Quella che prima era una maestosa villa di una ricca famiglia parigina, ora era la casa degli orrori: il rifugio della Belva Nera.

Il letto, per sua fortuna, era ancora a posto, anche se alcuni cuscini erano stati distrutti dai suoi artigli durante uno dei suoi "momenti no", se così si potevano definire.

Villa Agreste una volta era splendida e faceva invidia a tutti gli abitanti della zona, se non della città intera; ora, invece, faceva invidia soltanto al castello di Frankenstein.

Il felino, sdraiato sul fianco destro, si sistemò in posizione fetale, stringendosi le gambe al petto e fissando un punto non preciso della parete, incapace di focalizzare la sua attenzione su qualsiasi altra cosa al di fuori di quella camera.

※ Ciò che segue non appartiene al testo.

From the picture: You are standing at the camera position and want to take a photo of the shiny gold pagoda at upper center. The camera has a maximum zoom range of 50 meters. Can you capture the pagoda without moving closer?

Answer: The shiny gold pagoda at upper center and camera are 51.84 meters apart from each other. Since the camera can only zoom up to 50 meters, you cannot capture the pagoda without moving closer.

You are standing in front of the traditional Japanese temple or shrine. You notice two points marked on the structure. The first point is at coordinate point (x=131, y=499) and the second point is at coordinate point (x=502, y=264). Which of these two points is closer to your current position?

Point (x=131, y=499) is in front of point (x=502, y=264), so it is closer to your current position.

Ricordava perfettamente la locazione di ogni singolo oggetto in quella stanza ed in tutte la altre, senza contare che, molte volte, sentiva il passo fantasma delle persone che prima camminavano lungo quei corridoi; aveva la sensazione che se avesse aperto gli occhi si sarebbe svegliato da quel spaventoso incubo circondato dalle persone che abitavano nella villa.

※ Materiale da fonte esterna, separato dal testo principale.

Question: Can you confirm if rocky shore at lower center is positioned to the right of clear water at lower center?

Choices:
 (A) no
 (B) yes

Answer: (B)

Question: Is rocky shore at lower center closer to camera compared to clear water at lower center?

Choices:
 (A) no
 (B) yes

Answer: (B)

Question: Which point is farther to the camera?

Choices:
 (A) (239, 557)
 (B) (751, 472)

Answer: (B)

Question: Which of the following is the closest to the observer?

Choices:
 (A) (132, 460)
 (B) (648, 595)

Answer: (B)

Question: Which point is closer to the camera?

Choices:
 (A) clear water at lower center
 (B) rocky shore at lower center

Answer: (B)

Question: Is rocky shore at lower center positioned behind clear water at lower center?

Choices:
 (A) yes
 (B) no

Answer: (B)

E perché aveva questa strana sensazione?

Semplice.

Perché era casa sua.

—•—•—

Marinette rimase ad osservare la pioggia che si infrangeva sul vetro della botola e scivolare lungo esso, formando una piccola cascata che finiva sull'attico, dandole l'impressione che almeno l'acqua potesse lavare via i mali che assillavano i parigini, ma sapeva benissimo che non era così semplice.

Sospirò, ripensando a quello strano quanto –doveva ammetterlo– atteso incontro: conoscere persone le era sempre piaciuto e se riusciva a farsele amiche era ancora meglio, e sapeva che con Chat Noir non sarebbe stato molto facile riuscire a parlarci come faceva con tutti, ma non doveva –e non poteva– trattarlo come uno diverso dagli altri; era una persona, un ragazzo come lei.

Un ragazzo con una strana tuta di quello che sembrava lattice, con un paio d'orecchie e coda da gatto ed una maschera ad incorniciargli gli occhi verdi.

Aveva trovato i suoi parecchio affascinanti, non solo per il colore simile a quello dello smeraldo colpito dalla luce del sole, ma anche per tutto ciò che esprimevano: la prima volta vide preoccupazione per lei, sollievo appena l'uomo corse via ed il terrore prima di allontanarsi da lei, mentre quella sera esprimevano un sentimento di felicità; seppur avesse espresso tutte quelle diverse sensazioni nell'arco di due giorni –il tempo che ebbe a disposizione per incontrarlo–, nascondevano sempre tristezza, solitudine e paura del mondo che lo circondava.

Come biasimarlo, pensò lei girandosi sul fianco a mettersi in posizione fetale e chiudendo gli occhi, volendo addormentarsi il più presto possibile.